Emerging academic work reinforces this direction. Rezazadeh et al. (2025, arXiv:2505.18279) propose dual-tier memory (private + selectively shared) with immutable provenance on every fragment. Arceo & Narsing (2026, Red Hat, arXiv:2605.05287) identify the critical failure mode in RAG-backed multi-tenant agents: retrieval ranks by relevance, not authorization, so Tenant A's query can surface Tenant B's documents.

The pattern across all of these: isolation must be enforced at the storage layer, not assumed from process separation.

Our Implementation

We've been running a multi-tenant Hermes deployment in production for months — 8 agents across multiple platforms with a range of ventures, communities, frontier experiments, journalists, and commons public goods projects. Our fork (NimbleCoAI/hermes-agent) carries a small set of core patches, adapter-level fixes, and plugins. The core mechanism is context_id.

Fork composition (35 commits, rebased against current upstream):

• 4 core patches — memory scoping via context_id (~70 lines across 3 files), input sanitization, observe_only field on MessageEvent + handler in run.py
• 11 adapter patches — Signal (8): UUID auth, invite policy, profile name, mention stripping, runtime allowlist, observe_only, SSE stale reconnect, voice memo detection (content-type based), voice memos bypass observe_only, syncMessage group auto-detect; Mattermost (3): mention gating + system post filtering, join/leave gating, observe_only
• 4 plugins (zero rebase risk) — swarm_map_policy (2 commits), boot_md, lifecycle-notify
• 3 security/fix patches — approval command admin gating, denial feedback messages, model cascade noise suppression
• 5 infra patches — faster-whisper Docker pre-install, GHCR publish, weekly upstream sync CI, org rename
• 3 docs — branding, patch documentation, rebase journal
• 1 config — deployment reference configs

Several commits are evolutionary (e.g. boot.md started as a builtin hook, then was refactored to a standalone plugin). Net unique functional changes: ~28.

Notable: boot.md was originally implemented as a hooks.py patch, but after discovering upstream explicitly removed boot.md support from hooks.py, we converted it to a standalone plugin. This respects the upstream architectural decision while preserving the functionality we need. Plugins sit outside the rebase surface entirely.

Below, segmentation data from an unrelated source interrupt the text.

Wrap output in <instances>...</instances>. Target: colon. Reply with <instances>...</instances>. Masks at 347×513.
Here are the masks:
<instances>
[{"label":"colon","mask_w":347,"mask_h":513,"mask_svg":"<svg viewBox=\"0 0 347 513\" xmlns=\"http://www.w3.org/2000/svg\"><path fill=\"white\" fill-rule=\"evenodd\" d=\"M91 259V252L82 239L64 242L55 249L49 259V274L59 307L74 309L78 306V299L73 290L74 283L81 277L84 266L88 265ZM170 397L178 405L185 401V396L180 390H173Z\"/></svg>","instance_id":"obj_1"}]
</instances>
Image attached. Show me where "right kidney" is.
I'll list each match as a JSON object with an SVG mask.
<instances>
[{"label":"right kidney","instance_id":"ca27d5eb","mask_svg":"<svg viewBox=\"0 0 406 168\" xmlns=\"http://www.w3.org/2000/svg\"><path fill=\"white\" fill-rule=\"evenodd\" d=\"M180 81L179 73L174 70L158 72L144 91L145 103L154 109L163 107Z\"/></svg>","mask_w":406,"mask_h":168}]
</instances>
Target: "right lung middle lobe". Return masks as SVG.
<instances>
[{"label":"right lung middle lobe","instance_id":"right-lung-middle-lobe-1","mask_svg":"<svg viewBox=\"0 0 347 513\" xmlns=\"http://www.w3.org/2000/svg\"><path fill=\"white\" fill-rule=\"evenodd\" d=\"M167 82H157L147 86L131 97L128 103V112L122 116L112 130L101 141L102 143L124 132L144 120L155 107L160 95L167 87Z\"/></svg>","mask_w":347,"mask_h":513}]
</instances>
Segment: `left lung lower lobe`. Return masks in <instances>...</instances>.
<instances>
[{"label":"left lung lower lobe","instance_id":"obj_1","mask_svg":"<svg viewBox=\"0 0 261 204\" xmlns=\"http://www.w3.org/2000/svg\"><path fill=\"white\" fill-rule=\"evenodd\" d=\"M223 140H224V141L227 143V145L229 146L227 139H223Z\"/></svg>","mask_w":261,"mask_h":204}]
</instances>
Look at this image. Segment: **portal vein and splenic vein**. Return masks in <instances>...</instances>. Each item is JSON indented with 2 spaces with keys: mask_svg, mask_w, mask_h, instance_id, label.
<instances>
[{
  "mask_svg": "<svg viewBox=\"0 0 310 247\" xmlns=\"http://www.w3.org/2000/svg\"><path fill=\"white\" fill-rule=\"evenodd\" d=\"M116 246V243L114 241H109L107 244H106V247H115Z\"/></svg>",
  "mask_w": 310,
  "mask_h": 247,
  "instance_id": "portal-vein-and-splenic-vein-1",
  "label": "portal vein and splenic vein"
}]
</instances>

observe_only passive context was added for Signal and Mattermost adapters, following the pattern Telegram already has upstream via observe_unmentioned_group_messages. This lets agents see group messages they aren't mentioned in without responding, maintaining conversational coherence in multi-turn group discussions.

Rebase health: We recently rebased our fork commits onto 410 upstream commits. Only 3 conflicts in 2 files — tools/memory_tool.py (our scoping composes cleanly with upstream's new promptware defense and drift detection features) and plugins/platforms/mattermost/adapter.py (file move from gateway/platforms/). The fork carries a weekly automated rebase CI workflow; when conflicts arise, it opens an issue for manual resolution. Full rebase journal is maintained in docs/rebase-journal.md.

When a message arrives from a group chat, we set context_id = chat_id on the MemoryStore. This routes memory writes to memories/contexts/{context_id}/MEMORY.md and merges global + context-scoped memories for reads.

Design decisions:

• context_id is opaque — any string works: chat_id, tenant_id, org_id, project_id. The memory layer doesn't interpret it.
• Global memory is readable by all contexts — an agent's core knowledge (name, personality, skills) is available everywhere.
• Global memory requires explicit scope="global" to write — prevents accidental cross-context leakage.
• Fully backwards-compatible — context_id=None produces identical behavior to upstream Hermes. Zero impact on existing single-tenant deployments.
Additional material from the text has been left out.